For this reason, and at the risk of sounding like a snowsport psycho, I am afraid to take new skis out in anything but the very best conditions, when there is next-to-no rock risk. To prove how ridiculous this is, you need to know that I have never purchased a pair of skis. Growing up, my father was in the ski business and since then I’ve always known enough people in and around it to make skis as easy to collect as cat hair on a playwright’s sweater.

Yet, I ski most of my days on old, beat-up junk, while skis with hardly any use are racked in my garage, hanging from the rafters there, lining the stairwell at work — heck, I have three pairs that have faded from white to yellow behind my office door, still protected in factory-wrap plastic.

Some people cut the tips off of their old skis and make keychains out of them. Others make backyard fences or gates out of discarded skis, depending on how long they’ve been at the sport. Others yet turn their old gear into incredibly uncomfortable lawn furniture. Not me. I use them until they are unsuitable for anything; even the trash man is disgusted when they finally come to rest against the Dumpster. Those are hard days.

My wife tells me that I ought to get rid of a few pairs and give them to somebody who will appreciate them. Of course, she is right about the call to action, but her reasoning is all wrong. The problem is that there is nobody out there who could appreciate those skis more than I do.

Here’s the thing: I was ready to do something about this problem when I came across my new golf clubs under a pile of skis.
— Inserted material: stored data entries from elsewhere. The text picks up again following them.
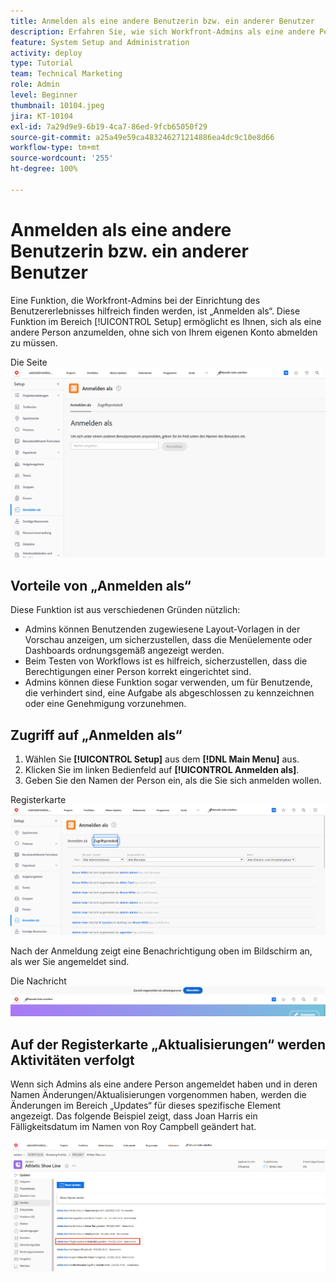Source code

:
 ```yaml
---
title: Anmelden als eine andere Benutzerin bzw. ein anderer Benutzer
description: Erfahren Sie, wie sich Workfront-Admins als eine andere Person anmelden können, um Systemeinstellungen, Layout-Vorlagen, Berichte usw. zu testen.
feature: System Setup and Administration
activity: deploy
type: Tutorial
team: Technical Marketing
role: Admin
level: Beginner
thumbnail: 10104.jpeg
jira: KT-10104
exl-id: 7a29d9e9-6b19-4ca7-86ed-9fcb65050f29
source-git-commit: a25a49e59ca483246271214886ea4dc9c10e8d66
workflow-type: tm+mt
source-wordcount: '255'
ht-degree: 100%

---
```


# Anmelden als eine andere Benutzerin bzw. ein anderer Benutzer

Eine Funktion, die Workfront-Admins bei der Einrichtung des Benutzererlebnisses hilfreich finden werden, ist „Anmelden als“. Diese Funktion im Bereich [!UICONTROL Setup] ermöglicht es Ihnen, sich als eine andere Person anzumelden, ohne sich von Ihrem eigenen Konto abmelden zu müssen.

Die Seite ![[!UICONTROL Anmelden als] im Bereich [!UICONTROL Setup]](assets/admin-fund-log-in-as-1.png)

## Vorteile von „Anmelden als“

Diese Funktion ist aus verschiedenen Gründen nützlich:

* Admins können Benutzenden zugewiesene Layout-Vorlagen in der Vorschau anzeigen, um sicherzustellen, dass die Menüelemente oder Dashboards ordnungsgemäß angezeigt werden.
* Beim Testen von Workflows ist es hilfreich, sicherzustellen, dass die Berechtigungen einer Person korrekt eingerichtet sind.
* Admins können diese Funktion sogar verwenden, um für Benutzende, die verhindert sind, eine Aufgabe als abgeschlossen zu kennzeichnen oder eine Genehmigung vorzunehmen.

## Zugriff auf „Anmelden als“

1. Wählen Sie **[!UICONTROL Setup]** aus dem **[!DNL Main Menu]** aus.
1. Klicken Sie im linken Bedienfeld auf **[!UICONTROL Anmelden als]**.
1. Geben Sie den Namen der Person ein, als die Sie sich anmelden wollen.

Registerkarte ![[!UICONTROL Zugriffsprotokoll] auf der Seite [!UICONTROL Anmelden als]](assets/admin-fund-log-in-as-3.png)

Nach der Anmeldung zeigt eine Benachrichtigung oben im Bildschirm an, als wer Sie angemeldet sind.

Die Nachricht ![[!UICONTROL Aktuell angemeldet als] am oberen Rand des Fensters von [!DNL Workfront]](assets/admin-fund-log-in-as-2.png)

## Auf der Registerkarte „Aktualisierungen“ werden Aktivitäten verfolgt

Wenn sich Admins als eine andere Person angemeldet haben und in deren Namen Änderungen/Aktualisierungen vorgenommen haben, werden die Änderungen im Bereich „Updates“ für dieses spezifische Element angezeigt. Das folgende Beispiel zeigt, dass Joan Harris ein Fälligkeitsdatum im Namen von Roy Campbell geändert hat.

![Abschnitt „Aktualisierungen“](assets/admin-fund-log-in-as-4.png)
I call them new, but my father-in-law gave them to me more than 20 years ago. He used them for several years before handing them down. I looked a little more and found ancient baseball gear, first-generation mountain bikes, and a prototype Prince tennis racquet. That really hit home. What kind of a legacy am I leaving by keeping all this stuff? I determined right then and there that it would be a good start on a sports-equipment museum.